Las Animitas Hagiografía Folklórica 1993

Ánima bendita, por tu muerte, quizás más cruel que mi vida, estás muy cerca de Dios”.
(Plath, Oreste, L’ animita: hagiografía folklórica, 1993).

Las animitas constituyen un fenómeno de carácter estético y religioso. En tanto fenómeno estético, se las ha situado dentro de las corrientes que distinguen el arte popular; como fenómeno religioso, se las concibe como parte de la religiosidad popular. Poseen ciertas características formales y claves devotas que se transmiten de generación en generación. Tomando la forma de pequeñas casitas o templos ubicados en veredas, esquinas o carreteras, las animitas se erigen como recuerdo de aquellos que fueron tempranamente arrebatados de la vida, constituyéndose en un testimonio de fe en una vida que trasciende la muerte.

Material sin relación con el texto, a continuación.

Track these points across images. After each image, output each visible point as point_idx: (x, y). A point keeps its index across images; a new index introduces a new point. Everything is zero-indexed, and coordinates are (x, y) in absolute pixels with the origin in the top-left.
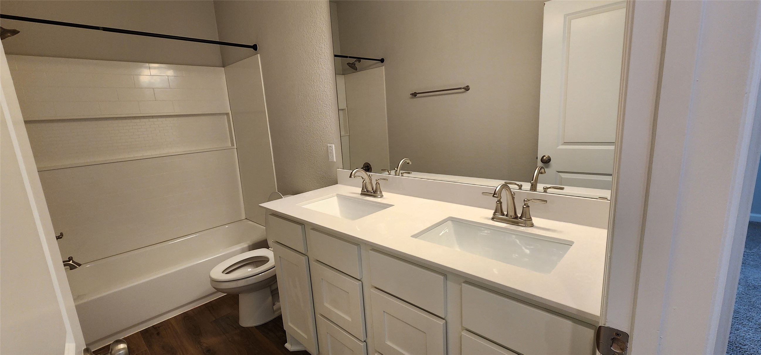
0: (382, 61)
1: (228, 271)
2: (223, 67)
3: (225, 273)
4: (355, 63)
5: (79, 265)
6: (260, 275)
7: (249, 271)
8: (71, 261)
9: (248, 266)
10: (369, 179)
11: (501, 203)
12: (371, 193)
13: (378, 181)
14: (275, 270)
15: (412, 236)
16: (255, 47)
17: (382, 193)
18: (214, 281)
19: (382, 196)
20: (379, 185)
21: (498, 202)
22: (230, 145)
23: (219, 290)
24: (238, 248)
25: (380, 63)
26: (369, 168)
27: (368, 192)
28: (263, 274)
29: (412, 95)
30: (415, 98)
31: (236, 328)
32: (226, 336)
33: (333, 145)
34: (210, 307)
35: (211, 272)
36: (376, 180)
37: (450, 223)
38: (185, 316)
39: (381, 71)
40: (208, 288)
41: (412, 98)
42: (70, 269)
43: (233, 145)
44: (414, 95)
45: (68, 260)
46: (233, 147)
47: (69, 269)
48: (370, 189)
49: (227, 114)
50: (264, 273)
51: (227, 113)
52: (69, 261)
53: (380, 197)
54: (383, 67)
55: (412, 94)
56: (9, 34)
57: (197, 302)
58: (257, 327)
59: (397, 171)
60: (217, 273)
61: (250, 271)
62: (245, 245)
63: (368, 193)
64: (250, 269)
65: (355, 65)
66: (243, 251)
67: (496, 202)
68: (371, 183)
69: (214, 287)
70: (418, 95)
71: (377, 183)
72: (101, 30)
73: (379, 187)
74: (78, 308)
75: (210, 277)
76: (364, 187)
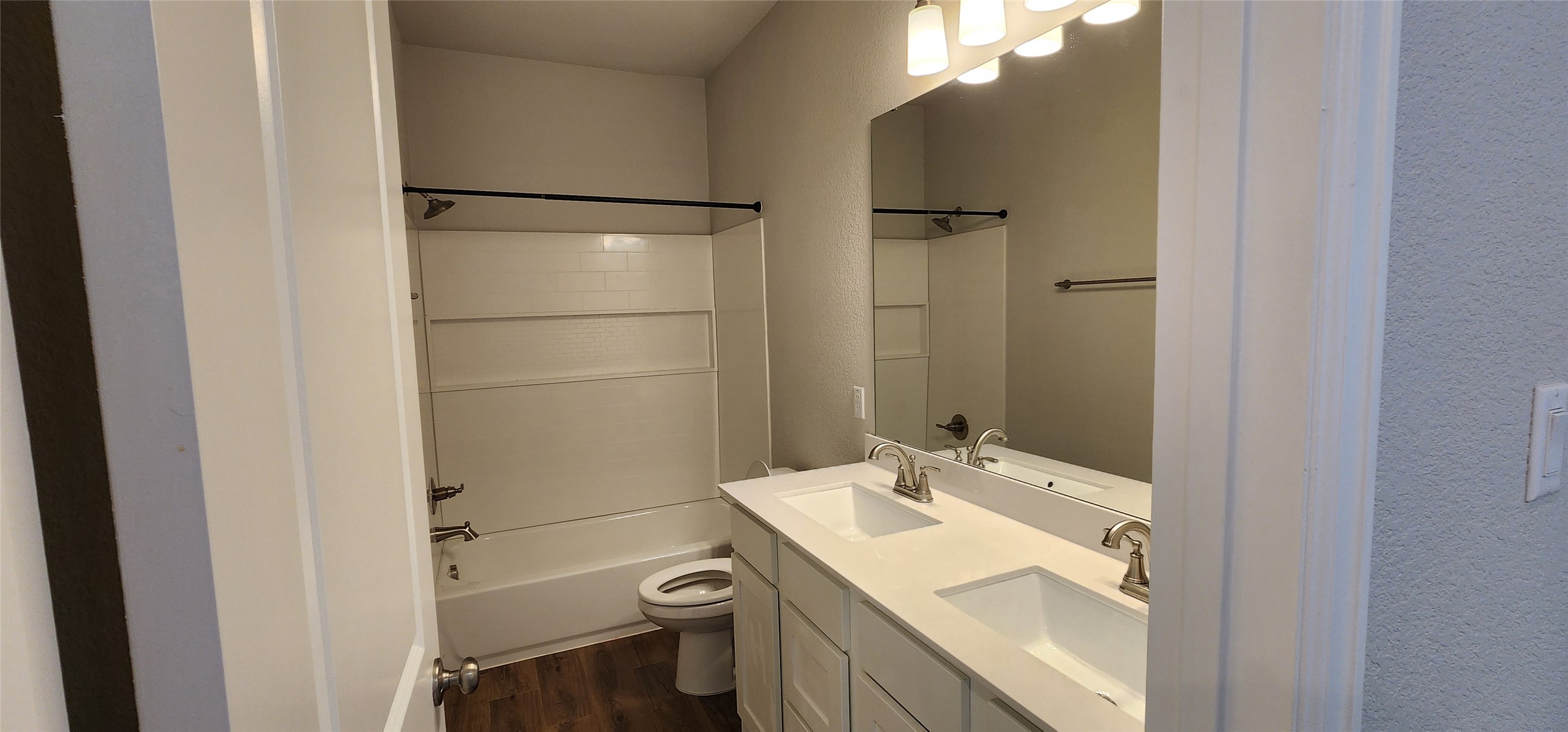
0: (1003, 214)
1: (668, 587)
2: (711, 235)
3: (664, 590)
4: (949, 218)
5: (476, 536)
6: (719, 604)
7: (701, 593)
8: (468, 529)
9: (702, 585)
10: (907, 464)
11: (1140, 557)
12: (912, 491)
13: (924, 470)
14: (732, 604)
15: (937, 593)
16: (757, 207)
17: (930, 493)
18: (644, 602)
19: (930, 500)
20: (925, 479)
21: (1134, 555)
22: (709, 366)
23: (650, 619)
24: (694, 548)
25: (998, 219)
26: (963, 427)
27: (905, 488)
28: (723, 603)
29: (1060, 286)
30: (1066, 292)
31: (668, 691)
32: (650, 699)
33: (863, 389)
34: (638, 643)
35: (642, 584)
36: (921, 468)
37: (1034, 577)
38: (601, 651)
39: (998, 236)
40: (633, 612)
41: (1059, 291)
42: (465, 541)
43: (713, 366)
44: (1065, 285)
45: (464, 525)
46: (712, 370)
47: (464, 539)
48: (909, 482)
49: (709, 313)
50: (725, 602)
51: (708, 311)
52: (465, 528)
53: (925, 500)
54: (1005, 227)
55: (1058, 284)
56: (443, 208)
57: (617, 631)
58: (701, 698)
59: (972, 452)
60: (649, 588)
61: (703, 595)
62: (706, 546)
63: (905, 490)
64: (704, 592)
65: (948, 223)
66: (702, 556)
67: (1131, 554)
68: (912, 472)
69: (643, 613)
70: (1072, 287)
71: (921, 474)
72: (543, 198)
73: (925, 482)
74: (439, 605)
75: (639, 594)
76: (901, 478)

En la historia y origen de la animita confluyen las cosmovisiones y prácticas religiosas de dos mundos. Su antecedente americano, de acuerdo a Oreste Plath, es la apacheta, montículos de piedras acumuladas por los indígenas altiplánicos en lugares considerados sagrados, y en los que eran depositadas ofrendas para invocar protección divina en los caminos. Similar costumbre tenía lugar en el sur de España, donde se levantaban altares, ya fuera para conjurar las potenciales desgracias que pudieran acontecer en los caminos, o bien para recordar a los fallecidos en ellos.

Otros elementos que se incorporaron en la conformación de las animitas fueron el culto a los muertos practicado por los indígenas prehispánicos en Chile, y el culto a las ánimas del Purgatorio desarrollado por el catolicismo popular español. En ambos casos subyacía la creencia de que quienes morían pasaban a habitar una esfera no del todo ajena a nuestro mundo, desde donde podían intervenir para beneficio o perjuicio de los vivos. Fue así como surgió la costumbre de construir un sitio especial para resguardar o contener a las ánimas, pues han quedado suspendidas entre este mundo y el más allá. Este sitio semeja una casa, o bien una iglesia, un lugar acogedor que el ánima pueda reconocer como un espacio familiar donde morar mientras aguarda su pasaje definitivo al otro mundo.

El culto de las ánimas está sustentado, aún en la actualidad, en un sistema de reciprocidad o trueque entre ánimas y vivos. Los vivos piden favores a las ánimas para sobrellevar la vida en este mundo, mientras que las ánimas piden ayuda para poder llegar al cielo. En medio de este intercambio de favores, de pronto hay animitas que se vuelven milagrosas, pues han sabido responder prestas a los llamados y peticiones de los vivos. La fe colectiva las ha convertido en santos, transformando su historia original, e incluso su nombre, modificando así elementos del relato inicial al ir pasando de boca en boca. Más allá de la veracidad de sus historias, lo que realmente permanece es su presencia viva a través de la fe de los devotos.

Nuestro país posee un rico panteón de animitas. Sus diversas historias y versiones pueblan y se multiplican en nuestro imaginario, provocando la fascinación de los medios, inspirando la creación artística, y sobreviviendo a las objeciones de la Iglesia y a los embates de la modernización urbana. Algunas de las más emblemáticas son las animitas de Evaristo Montt en Antofagasta, la de Romualdito en Estación Central, la de la Difunta Correa en diversos sitios del país, la de la Marinita en el Parque O’ Higgins, la de Emilio Dubois en Valparaíso, y la del Chacal de Nahueltoro en San Carlos, estos dos últimos condenados por la justicia y cuyas muertes fueron percibidas por el grueso de la población como sentencias injustas o inmerecidas. También existen personajes ilustres cuyas obras en vida marcaron la conciencia de la gente, adquiriendo el carácter de animitas, tales como José Abelardo Núñez y José Manuel Balmaceda.